Search code examples
scalaapache-spark

Spark - How to make a map serializable


I need to extract and transform from a big dataset some information which will be later consumed by other dataset.

Since the information to be consumed is always the same, and since it can be stored in a pair-value fashion, I was considering to just save this information in a look-at map which will be consumed by a udf, so I avoid several calls to the big dataset.

The problem is I am getting the following error:

org.apache.spark.SparkException: Task not serializable

Is there any way to make the map serializable?

In case it is not possible, is there another way to store information in a look-at object in Spark?

Here is my code:

val cityTimeZone: scala.collection.immutable.Map[String,Double]  = Map("CEB" -> 8.0, "LGW" -> 0.0, "CPT" -> 2.0
, "MUC" -> 1.0, "SGN" -> 7.0, "BNE" -> 10.0, "DME" -> 3.0, "FJR" -> 4.0, "BAH" -> 3.0, "ARN" -> 1.0, "FCO" -> 1.0, "DUS" -> 1.0, "MRU" -> 4.0, "JFK" -> -5.0, "GLA" -> 0.0)

def getLocalHour = udf ((city:String, timeutc:Int) => {
    val timeOffset = cityTimeZone(city)
    val localtime = if((timeutc+timeOffset)%24 >= 0)(timeutc+timeOffset)%24 else ((timeutc+timeOffset)%24)*(-1)
    localtime
})

//$"dateutc" is a timestamp column like this: 2017-03-01 03:45:00 and $"city" a 3 letters code in capitals, like those in the map above

val newDF = DF
.select("dateutc","city")
.withColumn("utchour", hour($"dateutc"))
.withColumn("localhour", getLocalHour($"city", $"utchour"))

display(newDF)

Solution

  • The member variable declaration

    val cityTimeZone  
    

    in combination with

    cityTimeZone(city)
    

    inside the udf is problematic, because the latter is just a shortcut for

    this.cityTimeZone(city)
    

    where this is (presumably) some huge non-serializable object (probably because it contains a reference to a non-serializable spark context).

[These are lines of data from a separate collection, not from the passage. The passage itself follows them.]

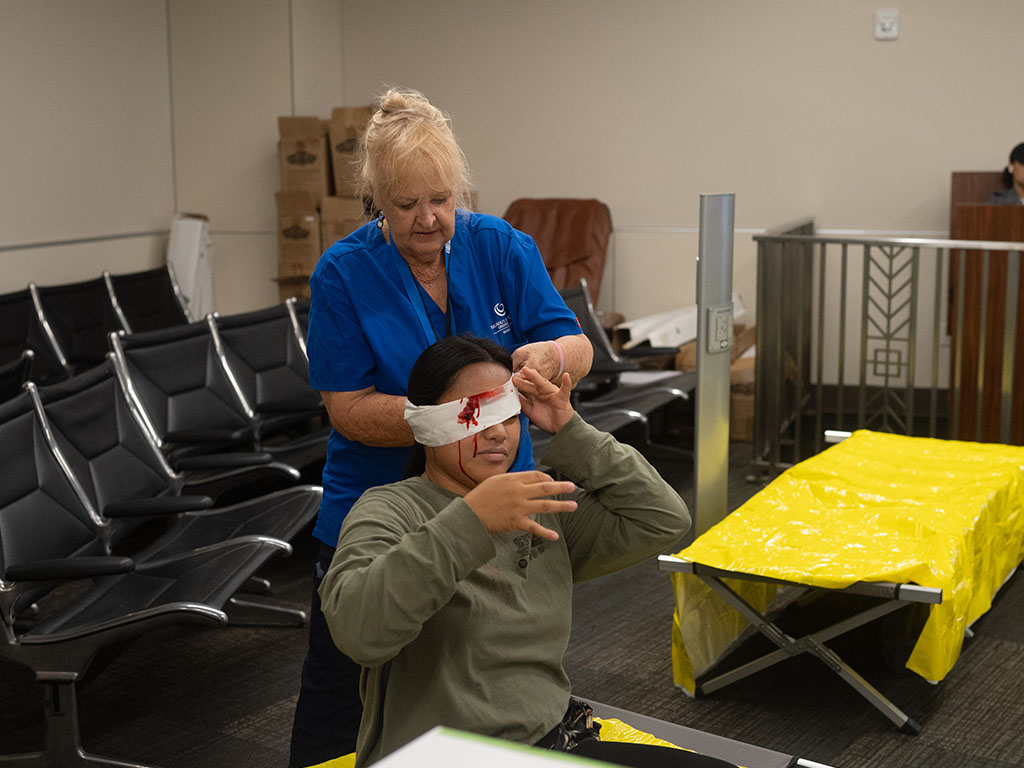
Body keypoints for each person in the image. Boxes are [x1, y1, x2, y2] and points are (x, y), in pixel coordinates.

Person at [289, 88, 593, 768]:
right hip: (375, 507)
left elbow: (576, 346)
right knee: (341, 690)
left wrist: (550, 356)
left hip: (494, 502)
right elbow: (347, 409)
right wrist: (454, 420)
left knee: (482, 679)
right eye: (405, 206)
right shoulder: (343, 273)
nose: (428, 219)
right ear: (376, 201)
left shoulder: (501, 248)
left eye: (441, 200)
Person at [320, 335, 730, 768]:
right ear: (426, 424)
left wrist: (570, 427)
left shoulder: (539, 502)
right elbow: (357, 631)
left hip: (548, 742)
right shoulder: (389, 508)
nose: (497, 431)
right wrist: (469, 522)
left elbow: (663, 518)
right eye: (472, 414)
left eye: (506, 412)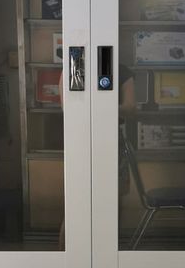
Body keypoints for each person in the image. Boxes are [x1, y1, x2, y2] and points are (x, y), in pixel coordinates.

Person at [57, 63, 136, 248]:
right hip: (82, 139)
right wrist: (99, 107)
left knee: (112, 198)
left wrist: (104, 107)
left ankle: (108, 249)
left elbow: (131, 107)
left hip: (108, 139)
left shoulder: (120, 69)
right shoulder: (74, 66)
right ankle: (68, 251)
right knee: (78, 200)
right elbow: (67, 106)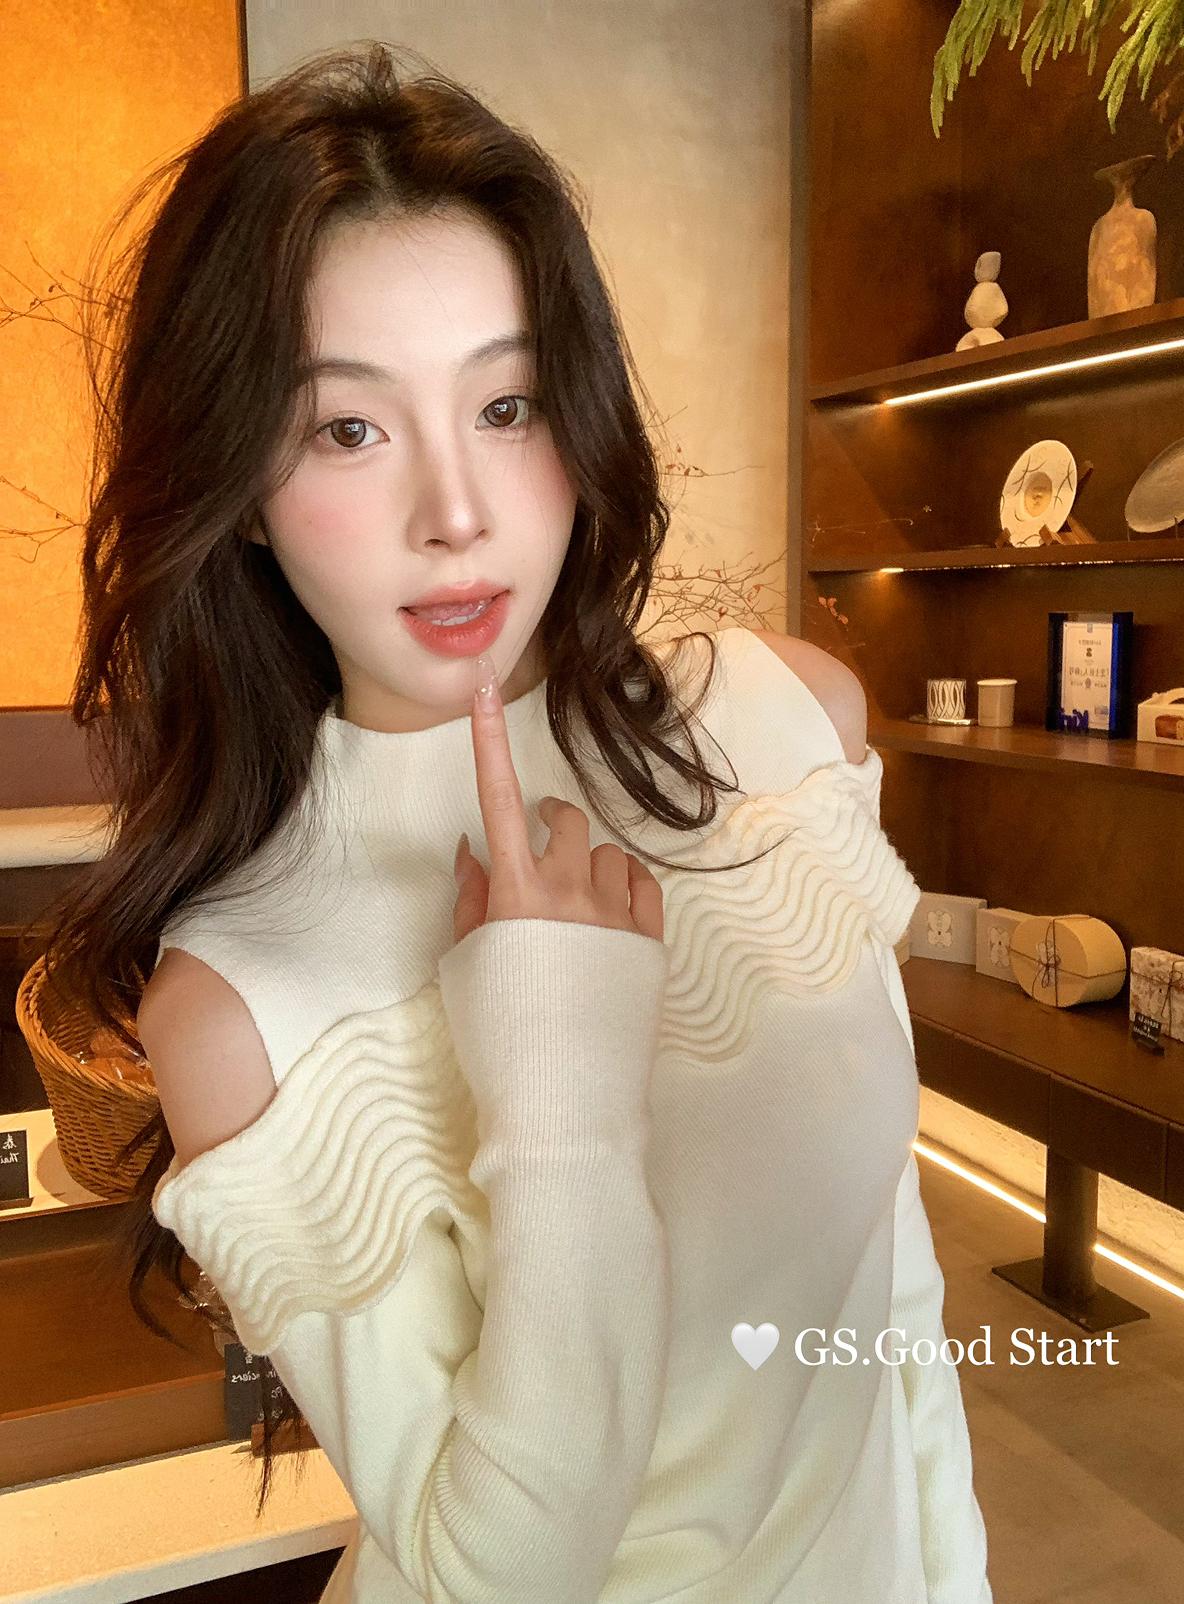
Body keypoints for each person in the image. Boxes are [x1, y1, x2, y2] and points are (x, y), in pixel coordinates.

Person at [42, 40, 993, 1604]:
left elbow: (886, 1307)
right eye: (347, 430)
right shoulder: (239, 1004)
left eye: (508, 404)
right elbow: (498, 1574)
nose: (458, 514)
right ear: (241, 485)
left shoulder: (786, 726)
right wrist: (559, 1098)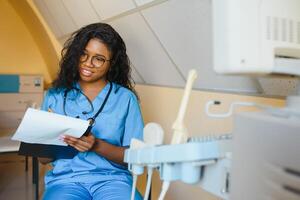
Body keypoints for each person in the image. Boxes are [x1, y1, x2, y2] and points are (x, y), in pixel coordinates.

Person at [39, 23, 143, 200]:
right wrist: (49, 136)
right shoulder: (55, 95)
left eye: (99, 58)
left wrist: (96, 146)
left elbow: (135, 157)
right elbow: (43, 159)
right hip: (65, 181)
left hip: (113, 180)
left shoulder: (125, 99)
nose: (88, 63)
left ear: (112, 63)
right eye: (84, 54)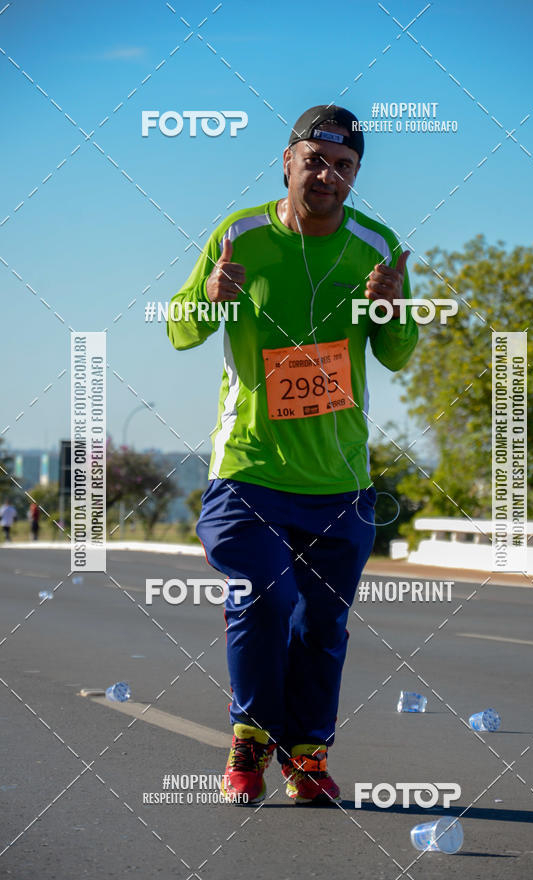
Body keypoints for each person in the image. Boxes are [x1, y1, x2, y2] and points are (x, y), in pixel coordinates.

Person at [167, 104, 418, 806]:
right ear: (287, 162)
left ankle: (307, 755)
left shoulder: (377, 246)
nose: (327, 175)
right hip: (249, 469)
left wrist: (392, 309)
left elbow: (397, 355)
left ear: (356, 175)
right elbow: (179, 329)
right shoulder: (240, 233)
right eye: (315, 160)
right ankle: (250, 737)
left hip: (339, 478)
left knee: (321, 623)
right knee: (266, 596)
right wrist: (209, 296)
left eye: (344, 166)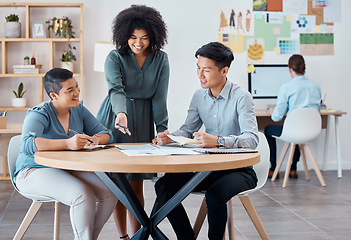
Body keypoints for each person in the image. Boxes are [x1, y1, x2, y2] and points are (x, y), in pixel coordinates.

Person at [152, 42, 259, 240]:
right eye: (198, 68)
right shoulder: (199, 96)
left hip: (239, 170)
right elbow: (187, 129)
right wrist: (169, 138)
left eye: (207, 70)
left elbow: (252, 139)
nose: (200, 75)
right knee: (163, 186)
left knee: (214, 194)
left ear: (224, 70)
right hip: (208, 169)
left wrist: (218, 141)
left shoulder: (241, 97)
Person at [14, 68, 117, 240]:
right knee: (82, 194)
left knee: (111, 193)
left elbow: (107, 133)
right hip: (32, 171)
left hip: (65, 168)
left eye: (76, 87)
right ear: (54, 96)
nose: (77, 92)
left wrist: (96, 139)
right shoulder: (39, 113)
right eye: (70, 90)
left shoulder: (78, 108)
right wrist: (68, 143)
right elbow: (26, 144)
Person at [96, 4, 169, 240]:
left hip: (144, 118)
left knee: (136, 182)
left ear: (154, 37)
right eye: (133, 37)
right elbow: (115, 90)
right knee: (118, 182)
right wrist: (121, 112)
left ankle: (139, 236)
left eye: (145, 38)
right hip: (115, 117)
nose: (139, 43)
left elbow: (159, 97)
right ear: (124, 35)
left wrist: (163, 129)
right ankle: (123, 236)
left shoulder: (161, 59)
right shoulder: (114, 57)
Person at [265, 54, 321, 179]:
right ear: (304, 68)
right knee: (298, 132)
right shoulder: (316, 86)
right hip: (311, 130)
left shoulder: (287, 87)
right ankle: (293, 168)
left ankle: (273, 169)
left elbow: (277, 117)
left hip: (293, 130)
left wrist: (273, 111)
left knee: (269, 129)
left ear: (290, 69)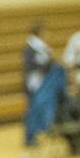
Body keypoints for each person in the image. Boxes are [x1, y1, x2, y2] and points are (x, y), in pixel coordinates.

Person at [21, 20, 59, 150]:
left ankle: (36, 134)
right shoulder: (30, 48)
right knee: (32, 111)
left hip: (43, 83)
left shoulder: (43, 48)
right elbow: (31, 66)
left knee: (37, 111)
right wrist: (48, 61)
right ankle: (29, 137)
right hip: (34, 84)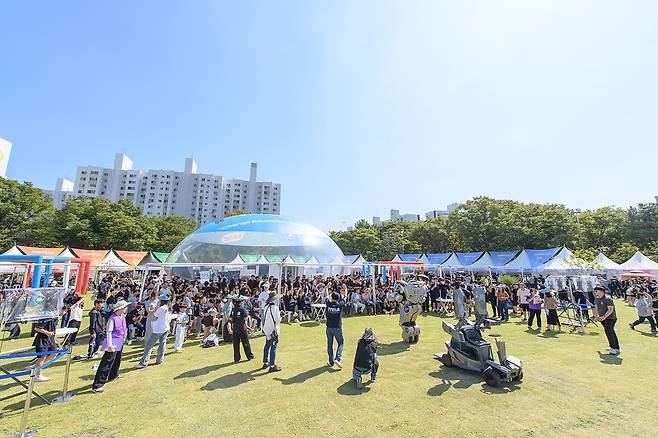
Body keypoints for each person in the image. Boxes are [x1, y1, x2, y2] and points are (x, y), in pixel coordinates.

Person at [92, 299, 129, 393]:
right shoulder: (112, 318)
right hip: (113, 342)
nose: (126, 308)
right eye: (124, 307)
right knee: (106, 362)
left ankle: (113, 375)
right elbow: (109, 332)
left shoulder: (122, 316)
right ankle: (97, 384)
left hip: (120, 340)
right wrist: (109, 345)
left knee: (117, 359)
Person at [136, 294, 171, 368]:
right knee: (162, 344)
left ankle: (143, 362)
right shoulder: (167, 307)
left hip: (159, 329)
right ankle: (160, 360)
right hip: (165, 328)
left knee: (149, 345)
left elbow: (155, 315)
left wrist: (156, 307)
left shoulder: (161, 308)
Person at [593, 286, 620, 355]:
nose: (596, 293)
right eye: (595, 291)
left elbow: (610, 309)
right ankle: (616, 347)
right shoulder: (597, 299)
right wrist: (596, 317)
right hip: (603, 319)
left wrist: (604, 317)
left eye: (597, 291)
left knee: (609, 332)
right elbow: (595, 308)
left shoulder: (607, 299)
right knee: (611, 332)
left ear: (602, 291)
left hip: (611, 318)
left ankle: (613, 348)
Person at [227, 296, 254, 362]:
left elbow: (231, 319)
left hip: (235, 329)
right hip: (242, 329)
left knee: (236, 345)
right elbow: (246, 317)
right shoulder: (242, 309)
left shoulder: (233, 310)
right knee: (246, 343)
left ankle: (236, 358)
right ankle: (249, 356)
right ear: (240, 302)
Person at [261, 292, 282, 372]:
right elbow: (277, 320)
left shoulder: (266, 307)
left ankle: (265, 362)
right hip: (273, 329)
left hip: (267, 329)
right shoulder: (275, 308)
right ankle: (272, 366)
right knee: (273, 347)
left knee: (267, 345)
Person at [325, 292, 345, 369]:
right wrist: (345, 290)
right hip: (337, 327)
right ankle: (337, 358)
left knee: (330, 344)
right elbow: (343, 297)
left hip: (329, 327)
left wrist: (327, 290)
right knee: (341, 343)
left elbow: (327, 297)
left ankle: (331, 361)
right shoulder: (340, 304)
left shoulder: (328, 303)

    Make getLocalHour a lazy val, and move the map that is needed by the udf inside the definition of getLocalHour as a local variable, something along these lines:

    lazy val getLocalHour = {
      val cityTimeZone: Map[String, Double] = Map("CEB" -> 8.0, "LGW" -> 0.0)
      udf ((city:String, timeutc:Int) => {
        val timeOffset = cityTimeZone(city)
        val localtime = if((timeutc+timeOffset)%24 >= 0)(timeutc+timeOffset)%24 else ((timeutc+timeOffset)%24)*(-1)
        localtime
      })
    }
    

    Alternatively, attach cityTimeZone to some serializable object (i.e. some object that does not contain references to any threads, sockets, spark contexts and all the other non-serializable stuff; e.g. package objects with utility methods and constants would be fine).

    If the udf definition contains references to any other member variables, treat those accordingly.